_Task prompt_. Write out word for word the lines from the one holding "left_click_drag(921, 262, 926, 192)" through the end of the data, and only those lines. Pictures stay out.

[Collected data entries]

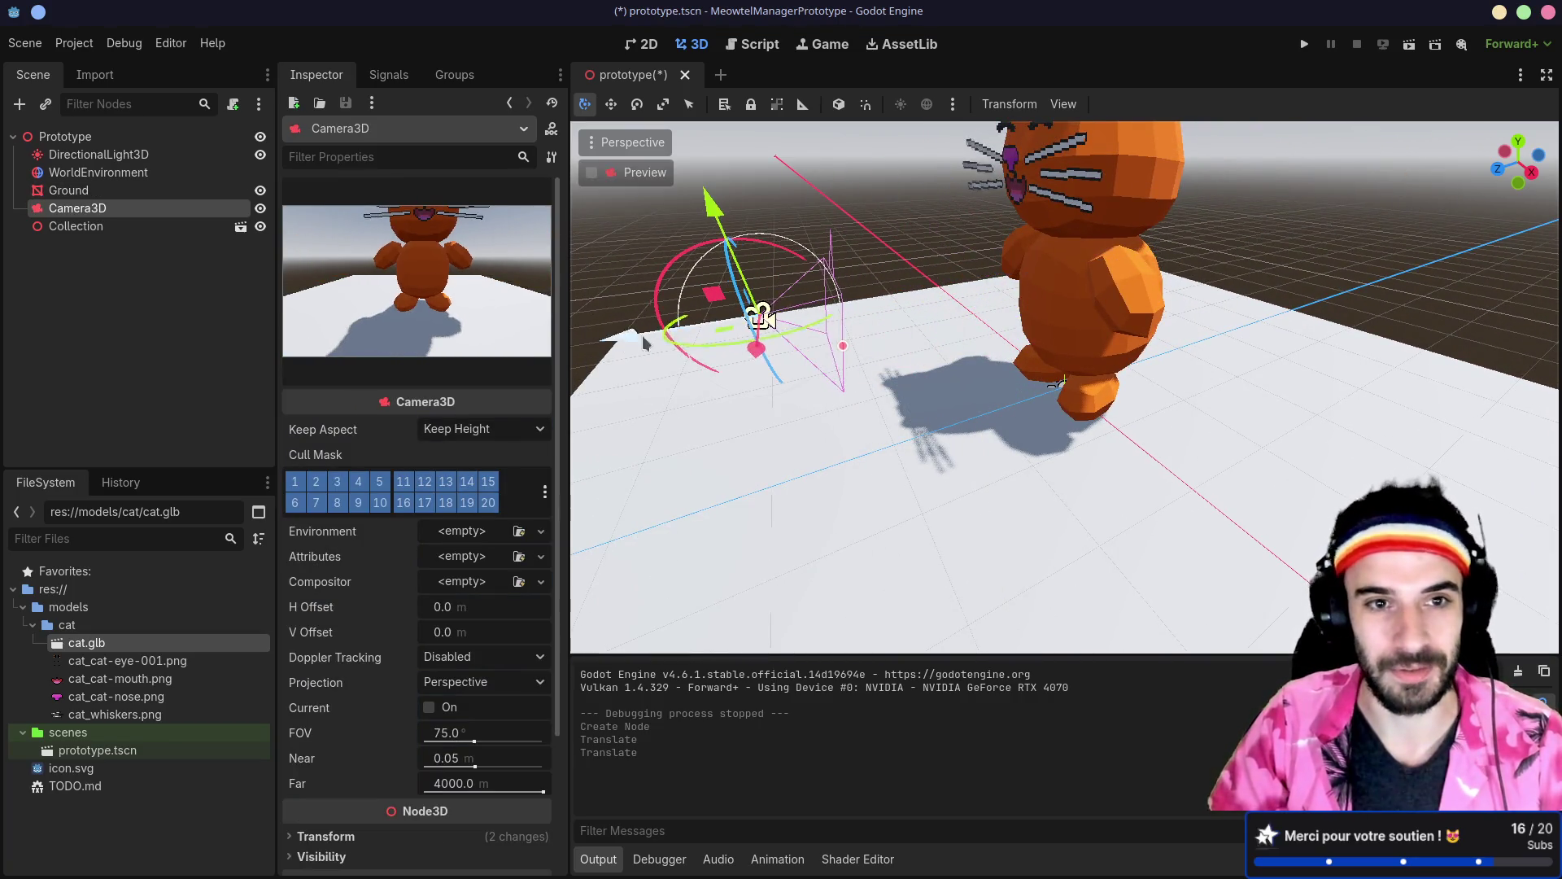
scroll(757, 348, "down", 3)
left_click_drag(921, 262, 926, 192)
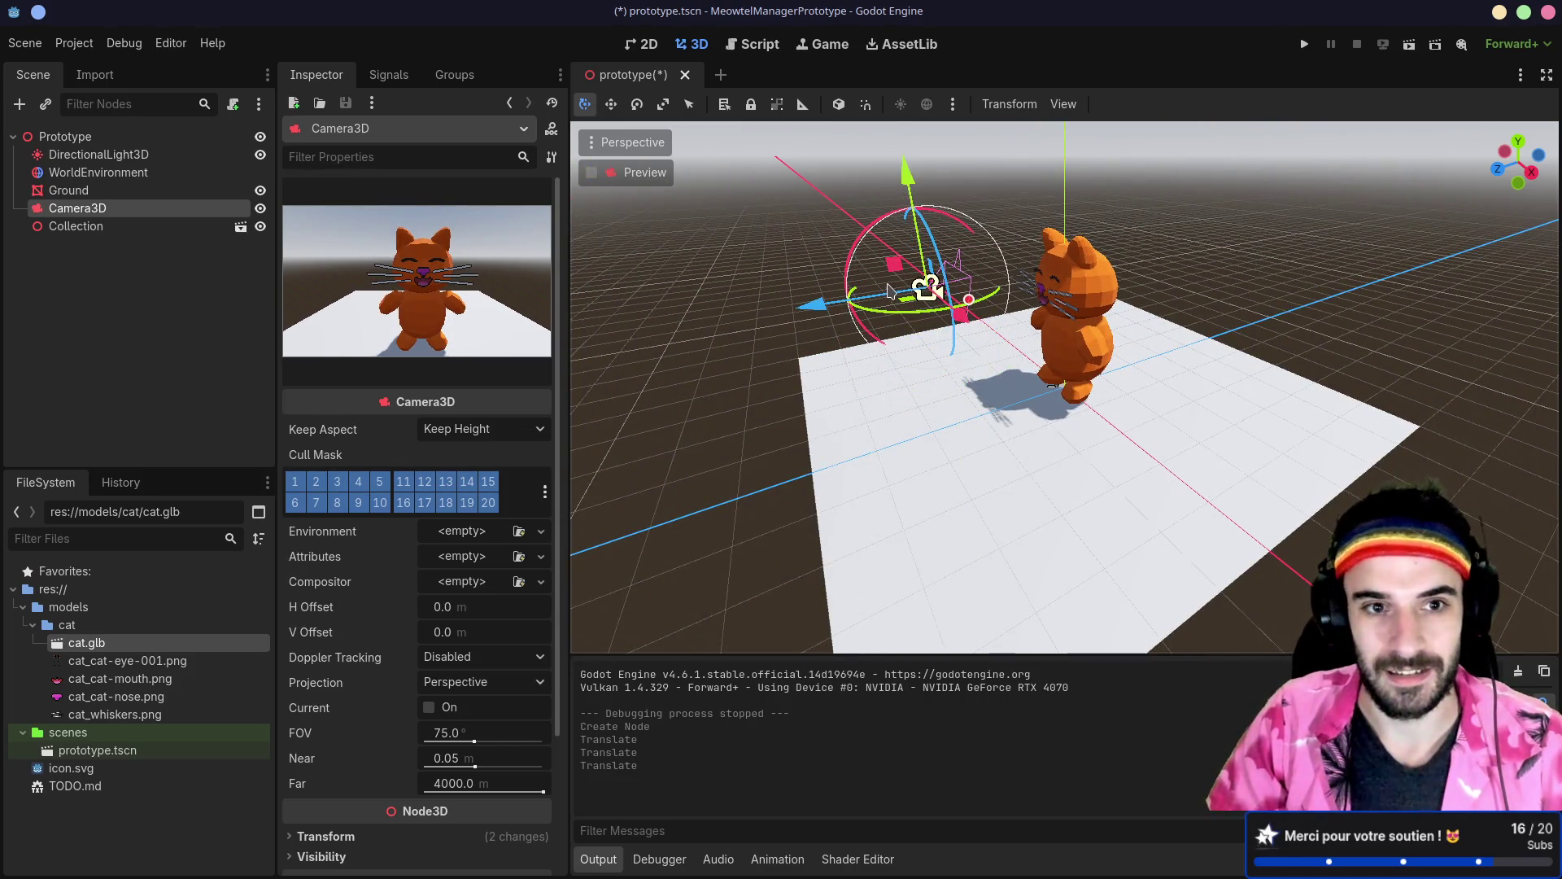
Step: Run the scene to preview the cat, then open cat.glb's Advanced Import Settings
left_click(1410, 44)
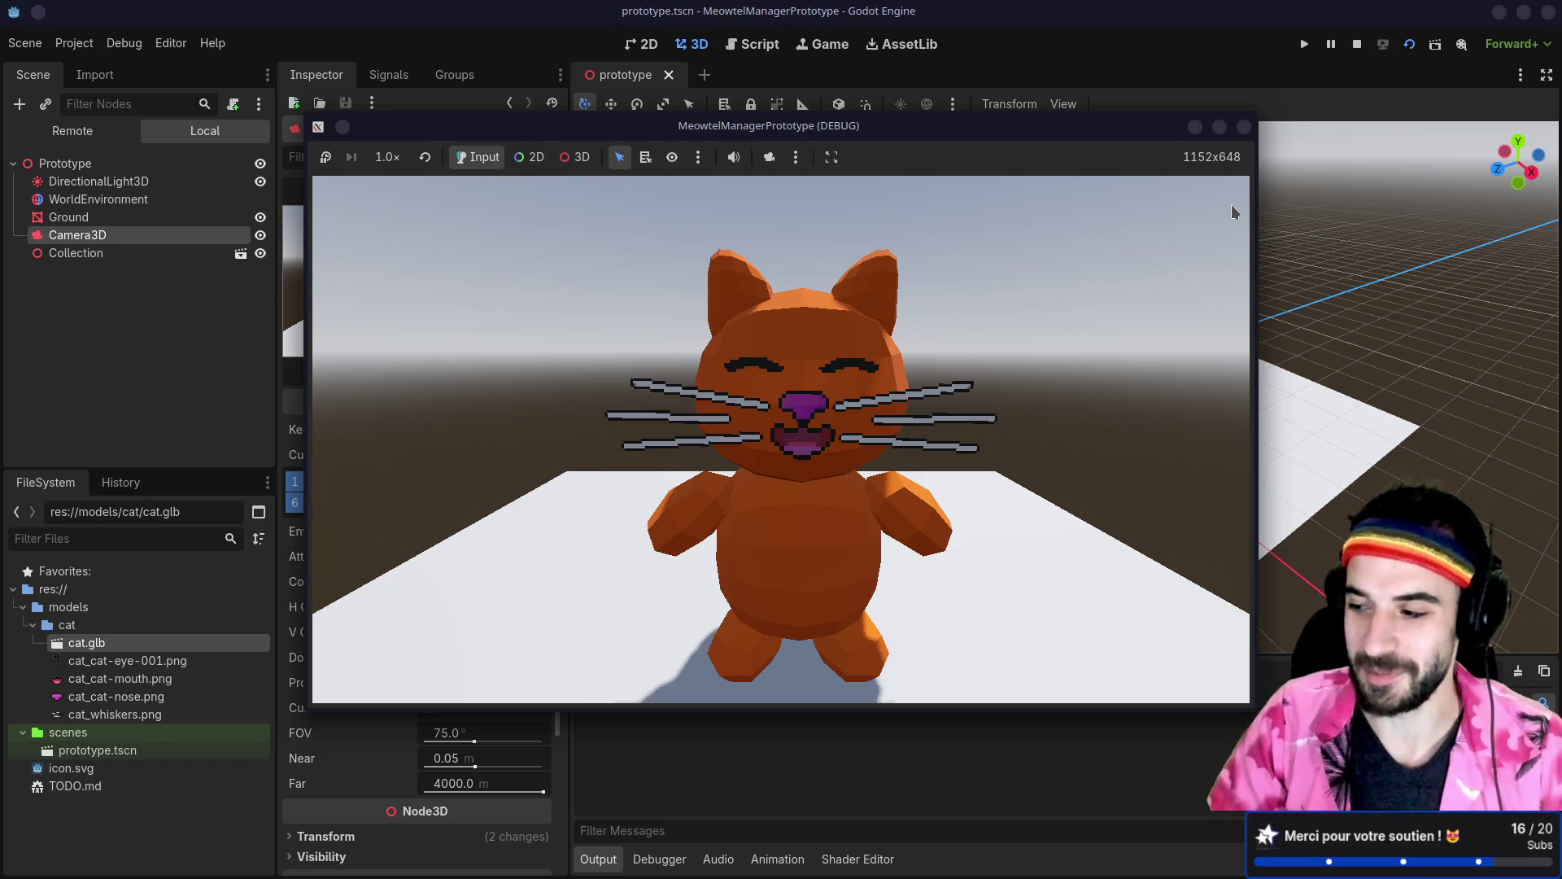
left_click(1244, 127)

_Expected answer_.
left_click_drag(921, 262, 926, 192)
Step: Run the scene to preview the cat, then open cat.glb's Advanced Import Settings
left_click(1410, 44)
left_click(1244, 127)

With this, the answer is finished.